→ **DATA FOR THIS TASK**:

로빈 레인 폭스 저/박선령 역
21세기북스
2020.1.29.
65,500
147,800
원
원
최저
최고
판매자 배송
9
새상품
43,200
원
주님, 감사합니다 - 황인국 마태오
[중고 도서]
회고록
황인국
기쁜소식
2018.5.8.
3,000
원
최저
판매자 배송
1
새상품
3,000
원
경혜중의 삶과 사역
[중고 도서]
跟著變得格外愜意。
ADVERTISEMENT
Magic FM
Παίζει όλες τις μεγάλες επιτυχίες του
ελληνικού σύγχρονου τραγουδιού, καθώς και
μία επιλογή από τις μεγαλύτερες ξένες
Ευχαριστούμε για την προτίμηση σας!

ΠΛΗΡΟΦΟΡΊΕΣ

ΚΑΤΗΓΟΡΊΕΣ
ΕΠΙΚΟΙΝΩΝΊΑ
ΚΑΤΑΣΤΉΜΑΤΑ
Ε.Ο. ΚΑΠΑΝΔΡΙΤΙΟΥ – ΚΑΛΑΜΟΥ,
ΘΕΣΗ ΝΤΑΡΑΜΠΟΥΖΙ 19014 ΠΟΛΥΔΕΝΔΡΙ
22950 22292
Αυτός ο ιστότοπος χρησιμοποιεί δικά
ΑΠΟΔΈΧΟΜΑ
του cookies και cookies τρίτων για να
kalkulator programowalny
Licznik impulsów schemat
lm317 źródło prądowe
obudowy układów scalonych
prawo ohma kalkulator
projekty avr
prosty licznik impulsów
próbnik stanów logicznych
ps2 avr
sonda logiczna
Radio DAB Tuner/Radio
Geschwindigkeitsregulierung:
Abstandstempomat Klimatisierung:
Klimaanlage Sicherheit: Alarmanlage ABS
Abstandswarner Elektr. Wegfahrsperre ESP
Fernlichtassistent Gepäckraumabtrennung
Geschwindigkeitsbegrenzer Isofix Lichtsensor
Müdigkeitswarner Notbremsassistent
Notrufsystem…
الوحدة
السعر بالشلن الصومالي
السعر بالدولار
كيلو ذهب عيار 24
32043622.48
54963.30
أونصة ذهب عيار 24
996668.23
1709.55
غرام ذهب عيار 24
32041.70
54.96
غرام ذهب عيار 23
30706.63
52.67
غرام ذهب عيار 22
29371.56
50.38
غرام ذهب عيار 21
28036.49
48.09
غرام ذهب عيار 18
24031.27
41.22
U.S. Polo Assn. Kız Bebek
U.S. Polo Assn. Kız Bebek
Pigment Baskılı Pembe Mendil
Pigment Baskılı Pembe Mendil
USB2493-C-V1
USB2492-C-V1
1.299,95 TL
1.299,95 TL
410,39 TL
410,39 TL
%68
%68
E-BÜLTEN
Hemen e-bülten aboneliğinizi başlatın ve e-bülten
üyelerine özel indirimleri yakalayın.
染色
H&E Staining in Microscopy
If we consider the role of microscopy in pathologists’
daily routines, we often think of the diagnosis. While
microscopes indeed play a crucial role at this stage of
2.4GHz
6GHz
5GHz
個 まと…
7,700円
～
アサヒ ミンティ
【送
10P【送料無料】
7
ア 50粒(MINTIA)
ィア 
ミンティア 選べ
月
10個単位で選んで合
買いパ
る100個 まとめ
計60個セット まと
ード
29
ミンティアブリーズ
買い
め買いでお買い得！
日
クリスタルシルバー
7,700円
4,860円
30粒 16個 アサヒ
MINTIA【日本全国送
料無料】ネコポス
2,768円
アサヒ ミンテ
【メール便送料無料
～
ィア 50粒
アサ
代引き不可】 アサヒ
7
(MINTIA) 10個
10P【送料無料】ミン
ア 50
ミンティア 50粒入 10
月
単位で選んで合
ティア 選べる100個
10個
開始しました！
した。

→ **WHAT YOU NEED TO DO**:
What is needed is an exact repetition of the lines from the first line of the records through the line containing "prawo ohma kalkulator", both ends included, and nothing more.

→ **FINISHED EXERCISE**:
로빈 레인 폭스 저/박선령 역
21세기북스
2020.1.29.
65,500
147,800
원
원
최저
최고
판매자 배송
9
새상품
43,200
원
주님, 감사합니다 - 황인국 마태오
[중고 도서]
회고록
황인국
기쁜소식
2018.5.8.
3,000
원
최저
판매자 배송
1
새상품
3,000
원
경혜중의 삶과 사역
[중고 도서]
跟著變得格外愜意。
ADVERTISEMENT
Magic FM
Παίζει όλες τις μεγάλες επιτυχίες του
ελληνικού σύγχρονου τραγουδιού, καθώς και
μία επιλογή από τις μεγαλύτερες ξένες
Ευχαριστούμε για την προτίμηση σας!

ΠΛΗΡΟΦΟΡΊΕΣ

ΚΑΤΗΓΟΡΊΕΣ
ΕΠΙΚΟΙΝΩΝΊΑ
ΚΑΤΑΣΤΉΜΑΤΑ
Ε.Ο. ΚΑΠΑΝΔΡΙΤΙΟΥ – ΚΑΛΑΜΟΥ,
ΘΕΣΗ ΝΤΑΡΑΜΠΟΥΖΙ 19014 ΠΟΛΥΔΕΝΔΡΙ
22950 22292
Αυτός ο ιστότοπος χρησιμοποιεί δικά
ΑΠΟΔΈΧΟΜΑ
του cookies και cookies τρίτων για να
kalkulator programowalny
Licznik impulsów schemat
lm317 źródło prądowe
obudowy układów scalonych
prawo ohma kalkulator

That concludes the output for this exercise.